Nel 2025 sono stati registrati 24 attacchi ai distributori automatici, la metà rispetto all'anno precedente e il numero più basso mai registrato dal 2019. Il tasso di successo dei criminali si è attestato intorno al 30%. Lo si evince da un rapporto sulle misure volte a contrastare gli assalti ai bancomat approvato oggi dal Consiglio federale.
Piccole bande ben organizzate
Il documento è stato redatto in risposta a un postulato del Parlamento.
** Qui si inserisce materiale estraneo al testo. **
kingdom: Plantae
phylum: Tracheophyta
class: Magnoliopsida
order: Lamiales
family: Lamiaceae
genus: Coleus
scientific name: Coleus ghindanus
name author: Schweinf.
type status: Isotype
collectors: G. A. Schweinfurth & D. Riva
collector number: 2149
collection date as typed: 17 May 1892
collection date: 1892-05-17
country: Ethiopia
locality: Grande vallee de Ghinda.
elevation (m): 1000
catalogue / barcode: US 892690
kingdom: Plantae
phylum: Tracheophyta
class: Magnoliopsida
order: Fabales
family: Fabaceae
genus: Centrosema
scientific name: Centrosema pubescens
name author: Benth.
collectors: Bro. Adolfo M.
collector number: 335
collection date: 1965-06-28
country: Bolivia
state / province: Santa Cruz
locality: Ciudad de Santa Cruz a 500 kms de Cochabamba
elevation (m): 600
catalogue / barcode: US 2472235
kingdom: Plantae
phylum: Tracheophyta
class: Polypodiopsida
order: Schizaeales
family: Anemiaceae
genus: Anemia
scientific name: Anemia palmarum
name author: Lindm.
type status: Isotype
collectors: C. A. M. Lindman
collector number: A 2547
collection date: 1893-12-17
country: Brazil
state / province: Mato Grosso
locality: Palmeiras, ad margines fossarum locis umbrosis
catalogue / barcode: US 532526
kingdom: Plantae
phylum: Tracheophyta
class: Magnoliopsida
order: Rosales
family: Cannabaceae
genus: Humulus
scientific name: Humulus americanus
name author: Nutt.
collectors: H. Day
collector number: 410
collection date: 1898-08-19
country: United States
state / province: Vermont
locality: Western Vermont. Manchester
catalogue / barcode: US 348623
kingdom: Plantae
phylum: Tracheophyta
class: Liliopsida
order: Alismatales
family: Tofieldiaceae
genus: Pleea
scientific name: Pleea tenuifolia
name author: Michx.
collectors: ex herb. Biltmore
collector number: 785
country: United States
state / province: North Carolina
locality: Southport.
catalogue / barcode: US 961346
In effetti, a partire dal 2019, il numero di attacchi ai distributori automatici di banconote in Svizzera era aumentato notevolmente. Tali attacchi venivano solitamente perpetrati da piccoli gruppi composti da due a quattro persone. Gli autori erano ben organizzati, risiedevano all'estero e facevano parte di reti ramificate policriminali, viene ricordato in una nota governativa odierna.
Per combattere efficacemente questo fenomeno, i gestori dei distributori automatici, in collaborazione con le autorità, hanno adottato diverse misure in materia di prevenzione, cooperazione e repressione. I risultati sono sotto gli occhi di tutti: dal 2024 al 2025 si è passati da 48 a 24 assalti ai bancomat. E nel 2022 ne erano stati perpetrati ancora 52, viene ricordato.
Cooperazione internazionale
Poiché tali attacchi sono tuttora compiuti da reti operanti a livello internazionale, è fondamentale la collaborazione tra Confederazione e Cantoni come pure con gli altri Paesi interessati dal fenomeno quali Germania, Francia, Austria e Paesi Bassi.
Proprio questa collaborazione ha permesso tra il 2023 e l'aprile 2026 di arrestare una trentina di persone in Svizzera e all'estero che, secondo le attuali informazioni, sono collegate agli attacchi con esplosivi ai distributori automatici in Svizzera. Nell'ambito dell'ultimo successo investigativo, i Paesi Bassi hanno arrestato nove presunti autori di questo tipo di attacchi, viene ancora sottolineato nella nota.